▶ _Text segment_
* * *

SeaweedFS Migration

Migration guide for moving on-premise storage backend from MiniO to SeaweedFS

Preparation

Create a SeaweedFS deployments for core and hubble according to your storage needs

Template:

# =============================================================================
# SeaweedFS Storage Values Template for FOSSA Deployment
# =============================================================================
#
# FOSSA requires two SeaweedFS instances for S3-compatible object storage:
#   1. core-seaweedfs   - Stores analysis artifacts for FOSSA Core
#   2. hubble-seaweedfs - Stores compliance data for FOSSA Hubble
#
# Adjust storage sizes based on your expected workload. See the "Sizing Guide"
# at the bottom of this file for recommendations.
#
# Prerequisites:
#   - A Kubernetes cluster with a default StorageClass configured
#   - Helm 3.x
#
# Installation:
#   helm repo add fossa https://charts.fossa.com
#   helm repo update
#
#   helm install core-seaweedfs fossa/seaweedfs \
#     --namespace <namespace> \
#     --version 4.17.0 \
#     -f core-seaweedfs-values.yaml
#
#   helm install hubble-seaweedfs fossa/seaweedfs \
#     --namespace <namespace> \
#     --version 4.17.0 \
#     -f hubble-seaweedfs-values.yaml
#
# Upgrade:
#   helm upgrade core-seaweedfs fossa/seaweedfs \
#     --namespace <namespace> \
#     --version 4.17.0 \
#     -f core-seaweedfs-values.yaml
#
#   helm upgrade hubble-seaweedfs fossa/seaweedfs \
#     --namespace <namespace> \
#     --version 4.17.0 \
#     -f hubble-seaweedfs-values.yaml
#
# =============================================================================


# =============================================================================
# Sizing Guide
# =============================================================================
#
# The main values to adjust are volume.dataDirs[].size fields. These control
# how much raw data each SeaweedFS instance can store.

* * *

▶ _Work task 1_
Count the lines in the records below that contain the word "Content", matching case exactly, and give only the number.
▶ _Work task 2_
Continue the SeaweedFS migration guide from the point where it stops.

▶ _Exercise data_
* * *

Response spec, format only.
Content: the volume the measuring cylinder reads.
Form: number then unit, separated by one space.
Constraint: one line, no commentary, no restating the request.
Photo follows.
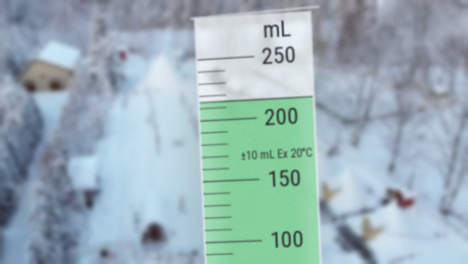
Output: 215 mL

* * *

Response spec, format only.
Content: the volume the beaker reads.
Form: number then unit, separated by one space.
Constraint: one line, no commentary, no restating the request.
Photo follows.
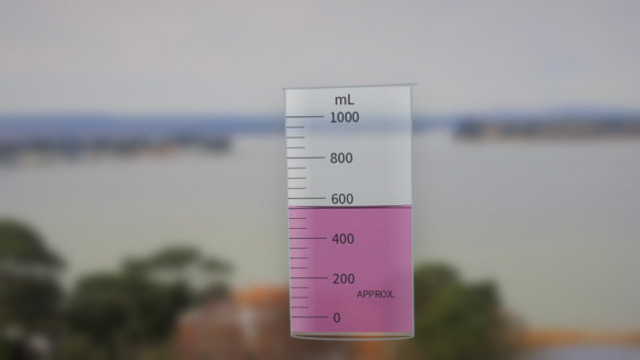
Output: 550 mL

* * *

▶ _Response box 1_
2

▶ _Response box 2_
#
# Recommended volume sizes by deployment scale:
#
#   Deployment Size         | Core volume.size | Hubble volume.size | Notes
#   ------------------------|------------------|--------------------|-------------------
#   Small  (<100 projects)  |  50Gi            |  25Gi              | Dev/eval environments
#   Medium (<500 projects)  | 100Gi            |  50Gi              | Standard production
#   Large  (<2000 projects) | 250Gi            | 100Gi              | Large organizations
#   XLarge (2000+ projects) | 500Gi+           | 250Gi+             | Enterprise scale
#
# Other parameters:
#
#   master.data.size   - Volume metadata. 1Gi is sufficient for all but the
#                        largest deployments (10k+ volumes).
#
#   filer.data.size    - File index. 1Gi handles millions of objects. Increase
#                        to 5-10Gi only if you expect tens of millions of files.
#
#   maxVolumes         - Upper limit on the number of logical volumes SeaweedFS
#                        can create. The defaults (10000 for core, 6000 for
#                        hubble) are generous and rarely need adjustment.
#
#   storageClass       - Uncomment and set if you need a specific Kubernetes
#                        StorageClass (e.g., for SSD-backed storage, specific
#                        provisioners, or cloud-specific volume types). If left
#                        commented out, the cluster default StorageClass is used.
#
# Storage can be expanded after initial deployment by increasing the PVC size,
# provided your StorageClass supports volume expansion
# (allowVolumeExpansion: true).
# =============================================================================

Example:

# =============================================================================
# Core SeaweedFS Values
# =============================================================================
# S3-compatible object storage for FOSSA Core analysis artifacts.
#
# After installation, the S3 endpoint is available at:
#   http://core-seaweedfs-s3:8333
#
# See seaweedfs-values-template.yaml for installation instructions and the
# sizing guide.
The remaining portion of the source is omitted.